Bella is a PhD candidate in the Department of Nutrition, Dietetics and Food at Monash University. She is using realist methodology in her research which examines how best to use hands-on cooking workshops to improve participants' nutrition. She hopes the outcomes of her research will better inform decisions about how cooking workshops can be successfully used as a practical tool within public health nutrition initiatives.
Using case study methods within a realist methodology
Background: To prevent nutrition related disease and the growing burden of chronic diseases associated with poor diet, nutrition education cooking interventions continue to be implemented nationally and internationally. Nutrition education cooking interventions are behaviour change interventions designed to increase cooking skills and confidence, with the aim of increasing healthy meals cooked at home improving overall diet quality. Reporting of the underlying program theory used for the planning and implementation of nutrition education cooking interventions and why they have the outcomes they do is inconsistent.
Aim: This study aimed to explore what works for whom and under what circumstances in nutrition education cooking interventions. Using a realist approach we aimed to illuminate the interplay of context, mechanism and outcome in behavioural interventions with the aim of generating evidence-based recommendations for future interventions.
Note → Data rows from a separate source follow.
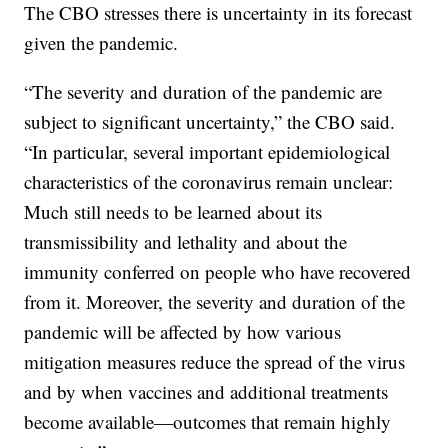
The CBO stresses there is uncertainty in its forecast
given the pandemic.
“The severity and duration of the pandemic are
subject to significant uncertainty,” the CBO said.
“In particular, several important epidemiological
characteristics of the coronavirus remain unclear:
Much still needs to be learned about its
transmissibility and lethality and about the
immunity conferred on people who have recovered
from it. Moreover, the severity and duration of the
pandemic will be affected by how various
mitigation measures reduce the spread of the virus
and by when vaccines and additional treatments
become available—outcomes that remain highly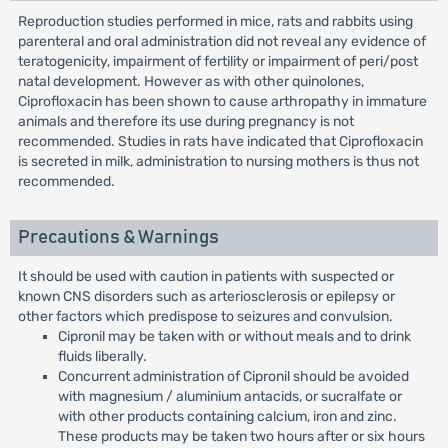
Reproduction studies performed in mice, rats and rabbits using
parenteral and oral administration did not reveal any evidence of
teratogenicity, impairment of fertility or impairment of peri/post
natal development. However as with other quinolones,
Ciprofloxacin has been shown to cause arthropathy in immature
animals and therefore its use during pregnancy is not
recommended. Studies in rats have indicated that Ciprofloxacin
is secreted in milk, administration to nursing mothers is thus not
recommended.
Precautions & Warnings
It should be used with caution in patients with suspected or
known CNS disorders such as arteriosclerosis or epilepsy or
other factors which predispose to seizures and convulsion.
Cipronil may be taken with or without meals and to drink
fluids liberally.
Concurrent administration of Cipronil should be avoided
with magnesium / aluminium antacids, or sucralfate or
with other products containing calcium, iron and zinc.
These products may be taken two hours after or six hours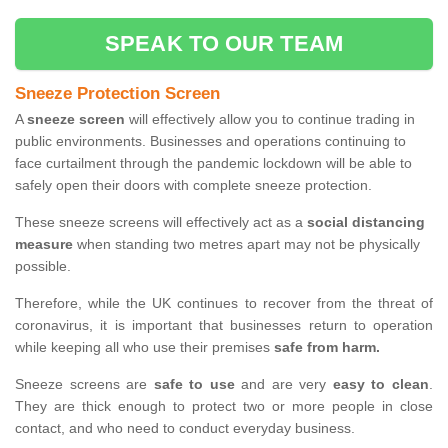
SPEAK TO OUR TEAM
Sneeze Protection Screen
A
sneeze screen
will effectively allow you to continue trading in
public environments. Businesses and operations continuing to
face curtailment through the pandemic lockdown will be able to
safely open their doors with complete sneeze protection.
These sneeze screens will effectively act as a
social distancing
measure
when standing two metres apart may not be physically
possible.
Therefore, while the UK continues to recover from the threat of
coronavirus, it is important that businesses return to operation
while keeping all who use their premises
safe from harm.
Sneeze screens are
safe to use
and are very
easy to clean
.
They are thick enough to protect two or more people in close
contact, and who need to conduct everyday business.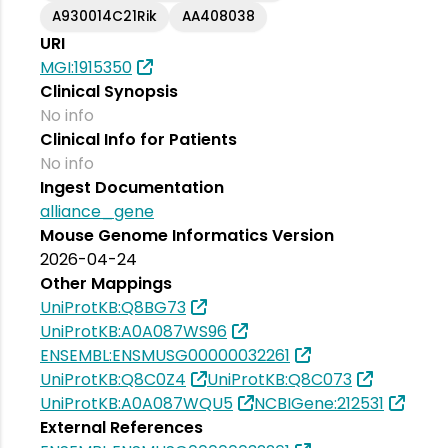
A930014C21Rik
AA408038
URI
MGI:1915350
Clinical Synopsis
No info
Clinical Info for Patients
No info
Ingest Documentation
alliance_gene
Mouse Genome Informatics Version
2026-04-24
Other Mappings
UniProtKB:Q8BG73
UniProtKB:A0A087WS96
ENSEMBL:ENSMUSG00000032261
UniProtKB:Q8C0Z4
UniProtKB:Q8C073
UniProtKB:A0A087WQU5
NCBIGene:212531
External References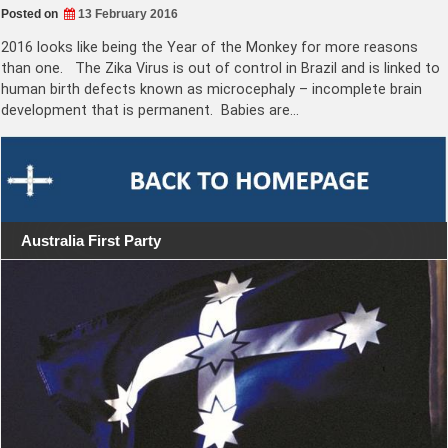
Posted on
13 February 2016
2016 looks like being the Year of the Monkey for more reasons
than one. The Zika Virus is out of control in Brazil and is linked to
human birth defects known as microcephaly – incomplete brain
development that is permanent. Babies are…
Australia First Party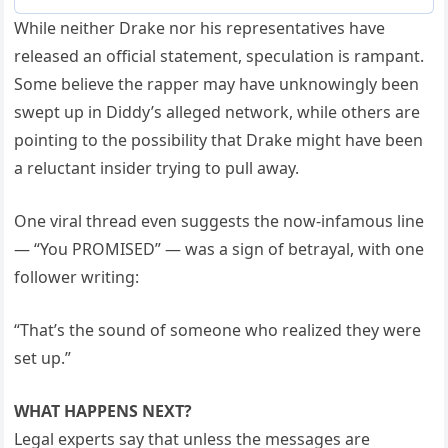
While neither Drake nor his representatives have
released an official statement, speculation is rampant.
Some believe the rapper may have unknowingly been
swept up in Diddy’s alleged network, while others are
pointing to the possibility that Drake might have been
a reluctant insider trying to pull away.
One viral thread even suggests the now-infamous line
— “You PROMISED” — was a sign of betrayal, with one
follower writing:
“That’s the sound of someone who realized they were
set up.”
WHAT HAPPENS NEXT?
Legal experts say that unless the messages are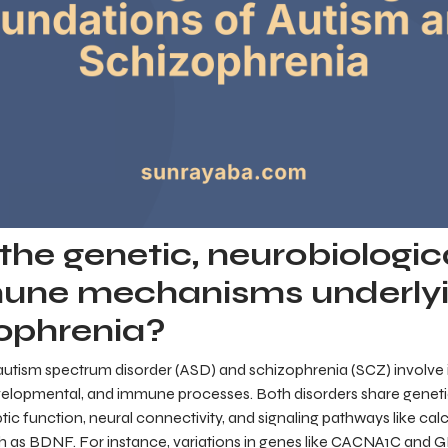
he genetic, neurobiologic
une mechanisms underlyi
ophrenia?
autism spectrum disorder (ASD) and schizophrenia (SCZ) involve i
elopmental, and immune processes. Both disorders share genetic
tic function, neural connectivity, and signaling pathways like ca
h as BDNF. For instance, variations in genes like CACNA1C and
Methods: Realist case studies were conducted to determine how and under what circumstances nutrition education cooking interventions work. A grey literature scoping review was undertaken to find interventions implemented and evaluated in Australia. Six cases that had been formally or informally evaluation were selected. Realist interviews, based on program theory developed in a realist review, were conducted with program facilitators. Outcome reports and other relevant literature from each program were identified. Interview and document data were coded for context-mechanism-outcome configurations and patterns examined.
Findings/Results: Preliminary analysis has found that a case study design was effective in affirming, refuting and refining the initial a program theory of works for whom and under what circumstances in nutrition education cooking interventions. The case study design allowed for comparison between cases and facilitated testing of the initial program theory that programs targeted at low socio-economic and marginalised populations produced a range of positive nutrition outcomes when the program involved hands on cooking and a skilled facilitator coupled with individual self-efficacy, knowledge gain, family support and an expectation of positive health outcomes.
Conclusions: The use of a case study design aligned with a realist methodology allows for the testing and refinement of program theory. Program theory generation provides context to the heterogenous mix of implementation and evaluation strategies that currently place limits on conclusions drawn from existing evidence. Realist evaluation of these types of interventions is important in providing much needed recommendations for policy makers.